▸ Text provided:
###

I wonder if you have noticed an interesting detail: both Muon and MuP start with "Mu," but the original meanings of the two "Mu"s are completely different. The former stands for "MomentUm Orthogonalized by Newton-Schulz," while the latter stands for "Maximal Update Parametrization." Yet, there is indeed a very profound connection between them. In other words, Muon and MuP have completely different starting points, but they ultimately move in the same direction and even unintentionally adopted similar names, as if it were truly "meant to be."
Back to the main topic. In short, through various coincidences, I happened to learn about Muon and MuP at the same time. This has greatly deepened my understanding of model optimization and led me to think about more fundamental principles of optimization. After a period of trial and error, I have gained some modest insights, which I would like to share with you here.
Foreword
In terms of chronological order, MuP came before Muon. However, my learning order was exactly the opposite: I first studied Muon and then MuP. In hindsight, this turned out to be a good learning sequence.
In articles such as "Appreciation of the Muon Optimizer: A Fundamental Leap from Vectors to Matrices" and "Muon Sequel: Why We Choose to Try Muon?", we described Muon as "steepest descent under spectral norm constraints." The MuP series of work happens to explain "why spectral norm constraints are needed," perfectly bridging the two.

###

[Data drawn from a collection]
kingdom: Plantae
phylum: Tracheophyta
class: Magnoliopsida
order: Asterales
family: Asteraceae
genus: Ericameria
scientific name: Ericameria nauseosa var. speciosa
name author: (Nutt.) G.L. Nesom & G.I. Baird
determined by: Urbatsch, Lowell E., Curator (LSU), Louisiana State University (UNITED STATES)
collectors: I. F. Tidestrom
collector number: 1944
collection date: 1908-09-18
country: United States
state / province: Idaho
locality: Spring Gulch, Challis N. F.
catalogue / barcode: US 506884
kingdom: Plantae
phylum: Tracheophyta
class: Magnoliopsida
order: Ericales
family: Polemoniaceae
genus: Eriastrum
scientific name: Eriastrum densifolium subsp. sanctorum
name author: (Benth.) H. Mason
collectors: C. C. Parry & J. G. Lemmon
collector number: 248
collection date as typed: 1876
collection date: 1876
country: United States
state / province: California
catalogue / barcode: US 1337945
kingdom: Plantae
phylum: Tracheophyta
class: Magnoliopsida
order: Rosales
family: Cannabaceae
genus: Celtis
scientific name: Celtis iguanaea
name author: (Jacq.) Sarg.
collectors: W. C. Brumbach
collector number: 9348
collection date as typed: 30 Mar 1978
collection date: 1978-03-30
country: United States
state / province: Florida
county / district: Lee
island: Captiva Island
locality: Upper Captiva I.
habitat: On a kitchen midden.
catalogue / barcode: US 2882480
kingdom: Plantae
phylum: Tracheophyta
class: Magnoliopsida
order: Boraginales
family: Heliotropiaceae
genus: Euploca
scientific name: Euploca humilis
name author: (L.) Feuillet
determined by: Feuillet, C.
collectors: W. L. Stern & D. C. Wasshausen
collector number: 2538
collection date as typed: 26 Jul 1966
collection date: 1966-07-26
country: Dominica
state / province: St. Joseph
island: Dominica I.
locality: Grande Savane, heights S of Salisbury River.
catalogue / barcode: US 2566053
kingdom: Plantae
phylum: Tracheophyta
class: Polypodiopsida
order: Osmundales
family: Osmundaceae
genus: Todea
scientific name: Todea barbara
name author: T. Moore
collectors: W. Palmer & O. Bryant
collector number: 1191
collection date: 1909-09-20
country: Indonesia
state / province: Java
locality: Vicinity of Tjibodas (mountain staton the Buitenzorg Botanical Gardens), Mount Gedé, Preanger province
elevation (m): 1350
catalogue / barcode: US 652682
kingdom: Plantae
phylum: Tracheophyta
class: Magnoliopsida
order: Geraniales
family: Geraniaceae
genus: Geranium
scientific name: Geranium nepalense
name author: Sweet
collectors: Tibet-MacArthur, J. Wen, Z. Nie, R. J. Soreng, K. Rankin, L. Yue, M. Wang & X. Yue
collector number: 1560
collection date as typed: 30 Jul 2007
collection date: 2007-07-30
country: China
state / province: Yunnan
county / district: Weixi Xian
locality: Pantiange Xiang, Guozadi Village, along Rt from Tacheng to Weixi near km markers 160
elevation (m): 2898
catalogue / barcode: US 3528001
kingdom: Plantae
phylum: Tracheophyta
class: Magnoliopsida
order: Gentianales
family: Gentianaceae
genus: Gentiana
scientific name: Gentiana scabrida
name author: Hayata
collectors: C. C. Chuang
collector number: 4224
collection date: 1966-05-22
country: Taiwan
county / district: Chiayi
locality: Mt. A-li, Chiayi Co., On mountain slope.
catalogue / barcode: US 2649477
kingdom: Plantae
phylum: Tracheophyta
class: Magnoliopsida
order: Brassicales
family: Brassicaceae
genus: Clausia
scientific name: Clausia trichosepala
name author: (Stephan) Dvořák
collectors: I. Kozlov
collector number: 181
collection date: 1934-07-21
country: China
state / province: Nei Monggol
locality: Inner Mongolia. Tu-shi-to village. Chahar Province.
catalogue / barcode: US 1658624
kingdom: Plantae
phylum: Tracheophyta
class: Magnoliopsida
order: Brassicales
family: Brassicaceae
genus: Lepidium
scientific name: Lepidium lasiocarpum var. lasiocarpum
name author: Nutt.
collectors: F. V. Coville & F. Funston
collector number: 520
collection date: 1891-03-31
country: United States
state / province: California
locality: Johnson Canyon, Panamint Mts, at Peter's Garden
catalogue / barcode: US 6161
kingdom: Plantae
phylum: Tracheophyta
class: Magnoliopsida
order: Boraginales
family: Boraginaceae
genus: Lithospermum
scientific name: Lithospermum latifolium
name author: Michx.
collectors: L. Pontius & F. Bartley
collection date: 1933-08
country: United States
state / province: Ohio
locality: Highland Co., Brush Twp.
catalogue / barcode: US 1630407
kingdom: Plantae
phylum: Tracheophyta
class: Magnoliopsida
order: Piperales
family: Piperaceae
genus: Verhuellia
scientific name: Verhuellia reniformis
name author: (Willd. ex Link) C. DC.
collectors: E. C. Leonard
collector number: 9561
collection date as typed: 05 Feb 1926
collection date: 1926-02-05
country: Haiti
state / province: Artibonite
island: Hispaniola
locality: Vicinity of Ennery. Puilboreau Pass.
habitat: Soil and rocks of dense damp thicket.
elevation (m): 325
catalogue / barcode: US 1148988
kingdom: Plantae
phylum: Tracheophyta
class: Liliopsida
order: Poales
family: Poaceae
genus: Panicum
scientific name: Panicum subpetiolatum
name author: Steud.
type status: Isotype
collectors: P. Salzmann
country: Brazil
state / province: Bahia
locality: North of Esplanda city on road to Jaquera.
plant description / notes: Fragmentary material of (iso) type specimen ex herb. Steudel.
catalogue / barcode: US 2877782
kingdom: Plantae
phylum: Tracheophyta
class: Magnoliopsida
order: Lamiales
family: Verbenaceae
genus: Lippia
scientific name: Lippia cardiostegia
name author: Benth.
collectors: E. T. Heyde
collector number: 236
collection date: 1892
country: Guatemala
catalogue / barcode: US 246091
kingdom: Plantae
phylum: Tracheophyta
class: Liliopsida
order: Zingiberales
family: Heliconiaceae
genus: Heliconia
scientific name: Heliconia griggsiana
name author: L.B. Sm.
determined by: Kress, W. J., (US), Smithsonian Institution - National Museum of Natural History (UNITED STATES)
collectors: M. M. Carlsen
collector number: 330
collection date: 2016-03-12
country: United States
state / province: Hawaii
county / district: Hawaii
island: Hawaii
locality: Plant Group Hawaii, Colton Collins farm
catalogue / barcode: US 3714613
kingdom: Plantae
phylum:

###

▸ Short task A: Condense the paragraph of the passage on Muon and MuP that begins "I wonder if you have noticed" into a shorter version that keeps its main facts.
▸ Short task B: Extend the passage on Muon and MuP, starting after its final sentence.
These data are separate material and have no connection to the passage on Muon and MuP.

▸ Answer A: Muon and MuP both begin with "Mu," but the prefixes mean different things. Muon stands for "MomentUm Orthogonalized by Newton-Schulz," and MuP stands for "Maximal Update Parametrization." Despite their different starting points, the two are deeply connected. They ultimately move in the same direction and even ended up with similar names, as if "meant to be."

▸ Answer B:
I should clarify that the "MuP" we refer to has two meanings. First, there is the "Elementary MuP" introduced in "A First Look at MuP: Cross-Model Scaling Laws for Hyperparameters", which is part of the Tensor Programs series. Second, there is the "High-order MuP" introduced in "High-order MuP: Simpler but Smarter Spectral Condition Scaling", which yields richer conclusions in a more concise manner. Both are the work of Greg Yang (salute to the master).
In this article, unless otherwise specified, MuP refers to "High-order MuP." In fact, this series of articles, which I call "Beyond MuP," consists of a series of reflections and extensions based on High-order MuP. However, for some readers who only know the "Elementary MuP" from the Tensor Programs series, they might initially wonder how MuP can answer "why spectral norms are needed."
Regardless, I will try to make this series self-contained. Although I will mention many related papers or blogs during the introduction, readers do not need to read all of them in depth.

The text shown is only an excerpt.